The bankruptcy court derives its subpoena power from Fed.R.Civ.P. 30(b)(6) made applicable in adversary proceedings by Fed.R.Bankr.P. 7030. A trial court has broad discretion in handling discovery matters under the Federal Rules. Cook v. Kartridg Pak Co., 840 F.2d 602, 604 (8th Cir. 1988). Discovery rules are to be broadly and liberally construed in order to fulfill discovery’s purpose of providing both parties with information essential to the proper litigation of all relevant facts, to eliminate surprise and to promote settlement. Weiss v. Amoco Oil Co., 142 F.R.D. 311, 313 (S.D.Iowa 1992) citing United States v. Proctor & Gamble Co., 356 U.S. 677, 682, 78 S.Ct. 983, 986, 2 L.Ed.2d 1077 (1958). A court has the power to compel expert witness testimony. Kaufman v. Edelstein, 539 F.2d 811, 820-21 (2d Cir.1976); Carter-Wallace, Inc. v. Otte, 474 F.2d 529, 536 (2d Cir.1972), cert. denied, 412 U.S. 929, 93 S.Ct. 2753, 37 L.Ed.2d 156 (1973); Dean v. Veterans Admin., Reg. Office, 151 F.R.D. 83 (N.D.Ohio 1993); In re Snyder, 115 F.R.D. 211, 212 (D.Ariz.1987); Grumman Aerospace Corp. v. Titanium Metals Corp., 91 F.R.D. 84, 90 (E.D.N.Y. 1981) Tahoe Ins. Co. v. Morrison-Knudsen Co., 84 F.R.D. 362, 364 (D.Idaho 1979). In Otte, the Second Circuit stated:

[t]he weight of authority holds that, although it is not the usual practice, a court does have the power to subpoena an expert witness and, though it cannot require him to conduct any examinations or experiments to prepare himself for trial, it can require him to state whatever opinions he may have previously formed.

474 F.2d at 536 (citations omitted).
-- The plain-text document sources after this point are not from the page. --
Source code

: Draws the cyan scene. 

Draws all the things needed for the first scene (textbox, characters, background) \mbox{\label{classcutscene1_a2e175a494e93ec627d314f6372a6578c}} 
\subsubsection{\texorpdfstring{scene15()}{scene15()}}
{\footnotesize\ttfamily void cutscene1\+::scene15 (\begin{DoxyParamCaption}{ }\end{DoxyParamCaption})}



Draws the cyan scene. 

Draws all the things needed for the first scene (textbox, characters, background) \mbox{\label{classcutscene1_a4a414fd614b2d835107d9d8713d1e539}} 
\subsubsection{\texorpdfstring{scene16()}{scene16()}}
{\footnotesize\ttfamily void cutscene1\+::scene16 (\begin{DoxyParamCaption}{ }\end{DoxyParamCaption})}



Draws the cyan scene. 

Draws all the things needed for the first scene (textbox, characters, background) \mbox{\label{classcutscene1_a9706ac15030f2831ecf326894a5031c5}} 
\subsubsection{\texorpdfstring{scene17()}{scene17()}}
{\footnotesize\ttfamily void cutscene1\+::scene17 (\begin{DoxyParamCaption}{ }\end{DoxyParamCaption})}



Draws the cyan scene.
The subpoenaing party need not show the “necessity” of the compelled testimony before the subpoena is issued. Kaufman, 539 F.2d at 821.
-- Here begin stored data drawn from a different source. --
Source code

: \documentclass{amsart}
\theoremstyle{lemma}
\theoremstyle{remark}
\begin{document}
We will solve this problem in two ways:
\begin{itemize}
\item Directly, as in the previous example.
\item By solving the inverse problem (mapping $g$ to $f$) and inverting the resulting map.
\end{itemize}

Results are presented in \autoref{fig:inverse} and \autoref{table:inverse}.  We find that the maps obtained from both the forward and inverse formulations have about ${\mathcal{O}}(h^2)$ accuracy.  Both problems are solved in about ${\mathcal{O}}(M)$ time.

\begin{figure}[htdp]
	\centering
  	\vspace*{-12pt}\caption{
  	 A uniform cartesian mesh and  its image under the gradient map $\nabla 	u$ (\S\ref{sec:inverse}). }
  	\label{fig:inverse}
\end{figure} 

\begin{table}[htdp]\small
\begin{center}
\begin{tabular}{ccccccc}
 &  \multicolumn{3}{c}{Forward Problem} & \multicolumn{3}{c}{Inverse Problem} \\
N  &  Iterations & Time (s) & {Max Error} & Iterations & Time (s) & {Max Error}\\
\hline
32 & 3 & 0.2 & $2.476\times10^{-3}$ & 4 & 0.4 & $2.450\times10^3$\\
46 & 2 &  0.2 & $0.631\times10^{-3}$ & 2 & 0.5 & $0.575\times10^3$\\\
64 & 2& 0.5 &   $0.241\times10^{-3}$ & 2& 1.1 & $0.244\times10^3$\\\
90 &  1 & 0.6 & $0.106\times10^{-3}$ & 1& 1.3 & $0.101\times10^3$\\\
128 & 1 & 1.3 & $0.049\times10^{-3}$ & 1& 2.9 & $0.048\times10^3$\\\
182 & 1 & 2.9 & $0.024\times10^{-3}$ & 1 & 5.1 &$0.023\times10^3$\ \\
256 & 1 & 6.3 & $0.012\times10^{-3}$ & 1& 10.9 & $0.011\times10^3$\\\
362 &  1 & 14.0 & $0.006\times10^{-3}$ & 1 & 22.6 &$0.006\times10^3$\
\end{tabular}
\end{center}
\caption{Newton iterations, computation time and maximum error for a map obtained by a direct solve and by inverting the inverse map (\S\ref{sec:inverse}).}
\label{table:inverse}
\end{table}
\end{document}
The power to compel an expert witness to testify is not absolute. The witness may claim a privilege or other good cause as to why the witness should not be compelled to testify. Id.; see also Dean v. Veterans Admin., 151 F.R.D. at 85. However, the federal courts do not recognize any general privilege for expert witnesses that exempts them from a bankruptcy court’s subpoena power. Id. at 819-20.
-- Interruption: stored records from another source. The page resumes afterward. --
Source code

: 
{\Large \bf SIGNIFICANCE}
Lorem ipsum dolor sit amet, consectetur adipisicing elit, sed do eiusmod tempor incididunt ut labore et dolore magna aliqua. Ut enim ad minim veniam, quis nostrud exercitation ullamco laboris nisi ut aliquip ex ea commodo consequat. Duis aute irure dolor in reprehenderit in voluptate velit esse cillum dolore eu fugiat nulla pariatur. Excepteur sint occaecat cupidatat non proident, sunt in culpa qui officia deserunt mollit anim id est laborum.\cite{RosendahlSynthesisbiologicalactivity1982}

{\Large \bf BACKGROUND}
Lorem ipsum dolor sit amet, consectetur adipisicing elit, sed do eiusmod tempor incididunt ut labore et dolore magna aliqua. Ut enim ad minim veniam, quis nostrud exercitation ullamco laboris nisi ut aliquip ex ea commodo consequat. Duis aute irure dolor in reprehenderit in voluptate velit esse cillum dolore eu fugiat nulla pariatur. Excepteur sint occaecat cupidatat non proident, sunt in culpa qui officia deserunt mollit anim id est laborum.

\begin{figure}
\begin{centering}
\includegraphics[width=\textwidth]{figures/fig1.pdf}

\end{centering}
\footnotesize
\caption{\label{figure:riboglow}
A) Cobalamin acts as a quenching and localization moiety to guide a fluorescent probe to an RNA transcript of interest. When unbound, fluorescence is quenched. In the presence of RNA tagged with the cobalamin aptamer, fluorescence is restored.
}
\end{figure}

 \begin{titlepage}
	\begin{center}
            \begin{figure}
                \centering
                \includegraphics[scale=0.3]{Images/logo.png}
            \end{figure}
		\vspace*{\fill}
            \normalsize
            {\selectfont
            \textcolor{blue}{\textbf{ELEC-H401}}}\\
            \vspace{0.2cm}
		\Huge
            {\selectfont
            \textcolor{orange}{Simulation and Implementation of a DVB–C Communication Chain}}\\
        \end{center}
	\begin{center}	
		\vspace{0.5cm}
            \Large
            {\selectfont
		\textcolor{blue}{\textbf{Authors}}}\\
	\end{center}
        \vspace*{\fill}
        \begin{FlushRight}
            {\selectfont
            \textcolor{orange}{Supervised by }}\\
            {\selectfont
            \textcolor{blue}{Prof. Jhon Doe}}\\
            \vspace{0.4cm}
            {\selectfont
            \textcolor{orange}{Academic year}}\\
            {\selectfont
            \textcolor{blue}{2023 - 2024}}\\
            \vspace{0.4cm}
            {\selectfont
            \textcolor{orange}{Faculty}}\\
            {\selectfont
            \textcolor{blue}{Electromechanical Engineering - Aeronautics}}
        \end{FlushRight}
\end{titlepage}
No privilege has been claimed. Therefore, Dr. Gowdy must show good cause why his testimony should not be given. The first reason offered by Dr. Gowdy is that the Debtor has not demonstrated a substantial need for Dr. Gowdy’s testimony. As discussed above, a demonstration of necessity is not required before a party may subpoena an expert. The expert witness must demonstrate good cause why he should not testify. Moreover, even if the Court wished to impose such additional requirement, the Debtor has met that requirement. The Debtor claims memory loss for the relevant time [167]*167periods involved in this dispute. Dr. Gow-dy’s contemporaneous psychological examination is perhaps the only objective testimony of the Debtor’s knowledge and state of mind during that time period. Compare Kaufman, 539 F.2d at 821 (“A substantial part of the testimony which the Government here seeks from petitioners is testimony no one else can give.”) Thus, the Debtor has demonstrated a substantial need for Dr. Gowdy’s testimony.

Dr. Gowdy asks the Court to excuse him from testifying on the grounds that another similarly qualified expert witness could be retained in his place. Because of the Debtor’s claimed memory loss, Dr. Gowdy is the only source of the information sought by the subpoena. Retention of another expert therefore is not feasible, nor does this Court view it as good cause.